Vjeran Tomic : l’homme-araignée de Paris – Jamie Roberts – Netflix (2023)

Anatomie de la misère humaine. Le documentaire de Jamie Roberts est actuellement sur Netflix. Splendeur, misère et pieds nickelés au programme !

Anatomie de la misère humaine. Le documentaire de Jamie Roberts est actuellement sur Netflix. Splendeur, misère et pieds nickelés au programme !

En mai 2010, cinq tableaux de maître sont volés au musée d’Art Moderne de la ville de Paris en une nuit. Le Pigeon aux petits pois, de Picasso, La Pastorale, de Matisse, L’Olivier près de l’Estaque, de Braque, La Femme à l’éventail, de Modigliani et Nature morte aux chandeliers, de Léger. La valeur estimée de l’ensemble de ces toiles diffère selon les sources : 100 millions d’euros selon la direction du musée, 500 millions d’euros selon le parquet de Paris. Le voleur n’est autre que Vjeran Tomic, dit l’homme-araignée. Le documentaire revient sur l’événement raconté par le voleur lui-même.

Le scenario a tout d’un Arsène Lupin ou d’un Agatha Christie. Quel est donc cet homme-araignée de Paris qui a fait ce casse historique ? Et pourtant… Rapidement, on se sent très mal à l’aise devant un Vjeran filmé face caméra qui raconte avec un langage qui ferait passer Audiard et Frédéric Dard pour des Précieuses comment depuis son enfance il a malgré lui basculé dans la délinquance. A sa décharge, Vjeran vit dans un milieu familial où la violence fait partie du quotidien. Précarité. Son père bat sa mère et le bat régulièrement. Il décroche scolairement, s’engage dans l’armée où il performe mais dès son retour dans la vie civile, il bascule de nouveau dans la délinquance en volant des autoradios puis en décidant de s’attaquer aux biens des riches habitants du triangle d’or de Paris et du 7e.
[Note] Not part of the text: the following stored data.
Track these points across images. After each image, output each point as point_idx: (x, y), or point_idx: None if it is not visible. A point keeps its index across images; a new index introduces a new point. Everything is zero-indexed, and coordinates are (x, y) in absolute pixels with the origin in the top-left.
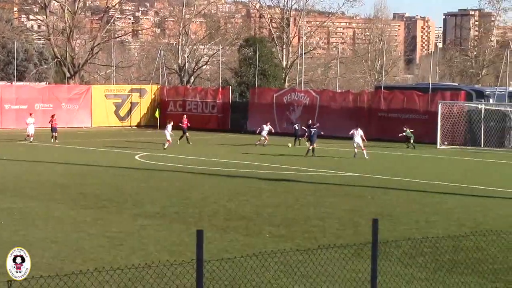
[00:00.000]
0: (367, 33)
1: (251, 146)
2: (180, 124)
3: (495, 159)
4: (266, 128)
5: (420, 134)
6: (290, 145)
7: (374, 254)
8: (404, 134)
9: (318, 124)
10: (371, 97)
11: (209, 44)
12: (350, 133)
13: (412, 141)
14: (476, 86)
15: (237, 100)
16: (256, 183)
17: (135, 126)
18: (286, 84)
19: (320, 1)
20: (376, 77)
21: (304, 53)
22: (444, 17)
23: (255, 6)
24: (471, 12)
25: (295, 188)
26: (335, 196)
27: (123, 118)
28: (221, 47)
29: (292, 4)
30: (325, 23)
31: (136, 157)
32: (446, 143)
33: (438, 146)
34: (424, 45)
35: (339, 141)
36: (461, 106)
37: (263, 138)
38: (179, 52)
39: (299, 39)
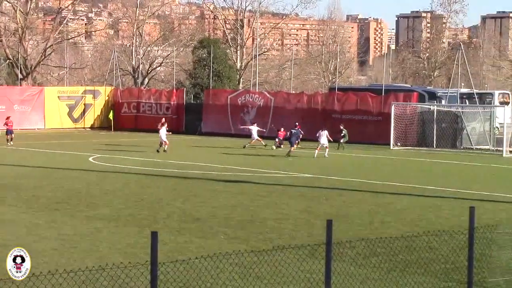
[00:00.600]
0: (321, 35)
1: (206, 148)
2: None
3: (447, 160)
4: (255, 128)
5: (373, 135)
6: (274, 147)
7: (328, 254)
8: (342, 134)
9: (297, 124)
10: (325, 99)
11: (163, 46)
12: (317, 134)
13: (343, 141)
14: (429, 87)
15: (192, 101)
16: (211, 185)
17: (89, 127)
18: (241, 85)
19: (274, 3)
20: (330, 78)
21: (258, 55)
22: (396, 19)
23: (209, 8)
24: (423, 14)
25: (251, 190)
26: (290, 197)
27: (77, 120)
28: (175, 48)
29: (246, 5)
30: (279, 25)
31: (90, 159)
32: (399, 144)
33: (392, 147)
34: (377, 46)
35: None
36: (414, 107)
37: (255, 140)
38: (133, 53)
39: (253, 41)
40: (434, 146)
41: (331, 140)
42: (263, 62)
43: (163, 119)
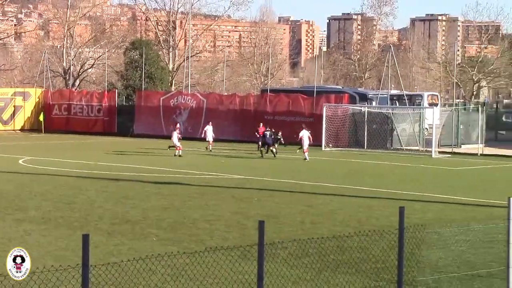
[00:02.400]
0: (253, 37)
1: (138, 149)
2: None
3: (378, 161)
4: (210, 128)
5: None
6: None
7: (260, 255)
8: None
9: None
10: (257, 100)
11: (95, 47)
12: (300, 135)
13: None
14: (360, 89)
15: (124, 103)
16: (142, 187)
17: (19, 130)
18: (173, 87)
19: (206, 5)
20: (262, 80)
21: (191, 56)
22: (328, 21)
23: (140, 9)
24: (354, 17)
25: (182, 191)
26: (221, 198)
27: (6, 122)
28: (106, 50)
29: (178, 7)
30: (211, 26)
31: (20, 161)
32: (331, 145)
33: (323, 148)
34: (309, 48)
35: (226, 144)
36: (345, 108)
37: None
38: (64, 55)
39: (185, 42)
40: (365, 147)
41: (311, 141)
42: (196, 63)
43: (178, 124)
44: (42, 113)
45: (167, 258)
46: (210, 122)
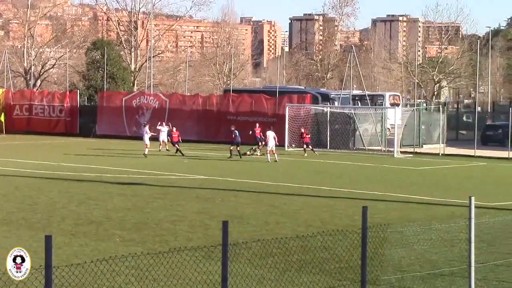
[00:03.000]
0: (215, 37)
1: (100, 150)
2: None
3: (340, 161)
4: (164, 129)
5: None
6: (248, 152)
7: (224, 256)
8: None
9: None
10: (220, 100)
11: (56, 47)
12: (266, 136)
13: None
14: (322, 89)
15: (86, 103)
16: (106, 187)
17: None
18: (135, 87)
19: (167, 5)
20: (225, 80)
21: (153, 57)
22: (290, 21)
23: (102, 9)
24: (316, 17)
25: (146, 192)
26: (185, 199)
27: None
28: (68, 50)
29: (140, 7)
30: (173, 27)
31: None
32: (293, 145)
33: (286, 148)
34: (271, 48)
35: (188, 144)
36: (308, 109)
37: (164, 142)
38: (25, 55)
39: (147, 43)
40: (328, 147)
41: (277, 143)
42: (158, 64)
43: (148, 124)
44: (3, 113)
45: (131, 259)
46: (164, 123)
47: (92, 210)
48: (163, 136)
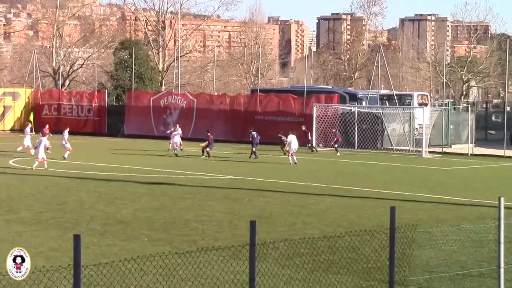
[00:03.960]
0: (243, 37)
1: (128, 150)
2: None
3: (368, 161)
4: (175, 132)
5: (296, 136)
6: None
7: (252, 255)
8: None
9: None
10: (247, 100)
11: (84, 47)
12: (287, 139)
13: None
14: (349, 89)
15: (113, 103)
16: (134, 187)
17: (9, 130)
18: (163, 87)
19: (195, 4)
20: (252, 80)
21: (180, 56)
22: (317, 21)
23: (130, 9)
24: (343, 16)
25: (173, 192)
26: (213, 199)
27: None
28: (96, 50)
29: (168, 7)
30: (200, 26)
31: (10, 161)
32: (321, 145)
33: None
34: (298, 48)
35: (216, 144)
36: (335, 108)
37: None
38: (53, 55)
39: (175, 42)
40: (356, 147)
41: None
42: (185, 63)
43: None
44: (32, 113)
45: (159, 258)
46: (178, 125)
47: (120, 210)
48: (175, 139)
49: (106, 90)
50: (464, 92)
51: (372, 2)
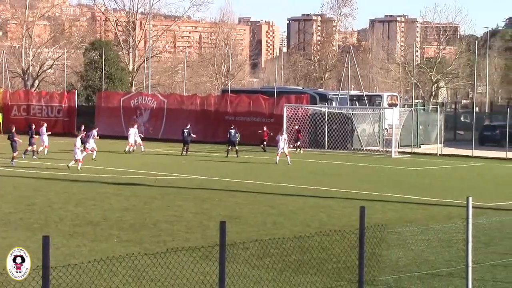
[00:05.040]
0: (213, 37)
1: (98, 150)
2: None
3: (338, 161)
4: (133, 131)
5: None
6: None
7: (222, 256)
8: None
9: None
10: (218, 101)
11: (54, 48)
12: (276, 139)
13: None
14: (320, 89)
15: (83, 104)
16: (103, 188)
17: None
18: (133, 88)
19: (166, 5)
20: (223, 81)
21: (151, 57)
22: (288, 22)
23: (100, 9)
24: (314, 17)
25: (143, 192)
26: (183, 199)
27: None
28: (66, 50)
29: (138, 7)
30: (171, 27)
31: None
32: (291, 145)
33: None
34: (269, 49)
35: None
36: (306, 109)
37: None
38: (23, 55)
39: (145, 43)
40: (326, 148)
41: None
42: (156, 64)
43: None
44: (0, 114)
45: (129, 259)
46: (136, 125)
47: (89, 210)
48: (131, 139)
49: (76, 91)
50: (434, 93)
51: (342, 3)
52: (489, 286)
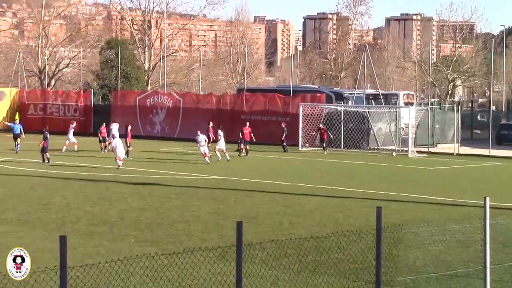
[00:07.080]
0: (229, 36)
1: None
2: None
3: (354, 161)
4: (115, 126)
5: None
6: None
7: (238, 256)
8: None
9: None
10: (234, 100)
11: (70, 46)
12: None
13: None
14: (336, 88)
15: (99, 103)
16: (120, 187)
17: None
18: (149, 86)
19: (181, 4)
20: (238, 79)
21: (167, 56)
22: (303, 20)
23: (116, 8)
24: (329, 16)
25: (160, 192)
26: (200, 199)
27: None
28: (82, 49)
29: (154, 6)
30: (186, 26)
31: None
32: (307, 145)
33: (300, 148)
34: (284, 47)
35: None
36: (321, 108)
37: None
38: (39, 54)
39: (161, 42)
40: (342, 147)
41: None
42: (171, 63)
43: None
44: (17, 113)
45: (146, 259)
46: (114, 123)
47: (106, 210)
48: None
49: (92, 90)
50: (450, 92)
51: (358, 2)
52: (507, 287)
L’homme est une force de la nature et enchaine les exploits physiques pour aller détrousser les riches en gravissant les façades et en passant de toit en toit, avant même les acrobates de Parkour d’aujourd’hui. Il s’introduit la nuit chez les gens pendant leur sommeil et prend bijoux, tableaux. Il raconte son stress en grimpant, son émotion quand il s’agit de fouiller les chevets à proximité des dormeurs. L’homme à la mine patibulaire – mais presque 😉 – sourit et s’amuse devant la caméra des vols commis. La fierté et la désinvolture qui se dégagent du personnage étonnent. L’argumentaire développé contre les riches peine à convaincre et on en vient à douter de la pertinence du reportage, du focus fait sur le voleur plus que sur les victimes ou sur la police. Vjeran raconte la vie de délinquance et de l’argent facile, des fêtes et de la prostitution. Une vie jonchée d’instabilité et d’une certaine misère humaine alimentée par le vol qu’il considère comme un travail, un métier, en dehors de toute conscientisation de l’acte et de ses conséquences. Avec pour bonne conscience et comme seul moteur la haine des riches.

Le pire est probablement atteint lorsque le lien est alors établi avec le receleur répondant au nom de Corvez. L’homme au patronyme digne du Rastapopoulos de Tintin est antiquaire et escroc. Il n’est pas un téméraire. Le jour, il travaille avec de nombreux voleurs dans sa boutique parisienne et, la nuit, joue les grands bourgeois dans sa vie privée, nous dit le reportage. Une vie illusoire de bourgeois grotesque en grande banlieue qui repose sur la petite délinquance parisienne et le vol des riches parisiens, ce qui donne une belle idée de la grandeur de l’homme. Le reportage nous informe : Corvez est le commanditaire du vol, le génie du mal qui a oublié le génie.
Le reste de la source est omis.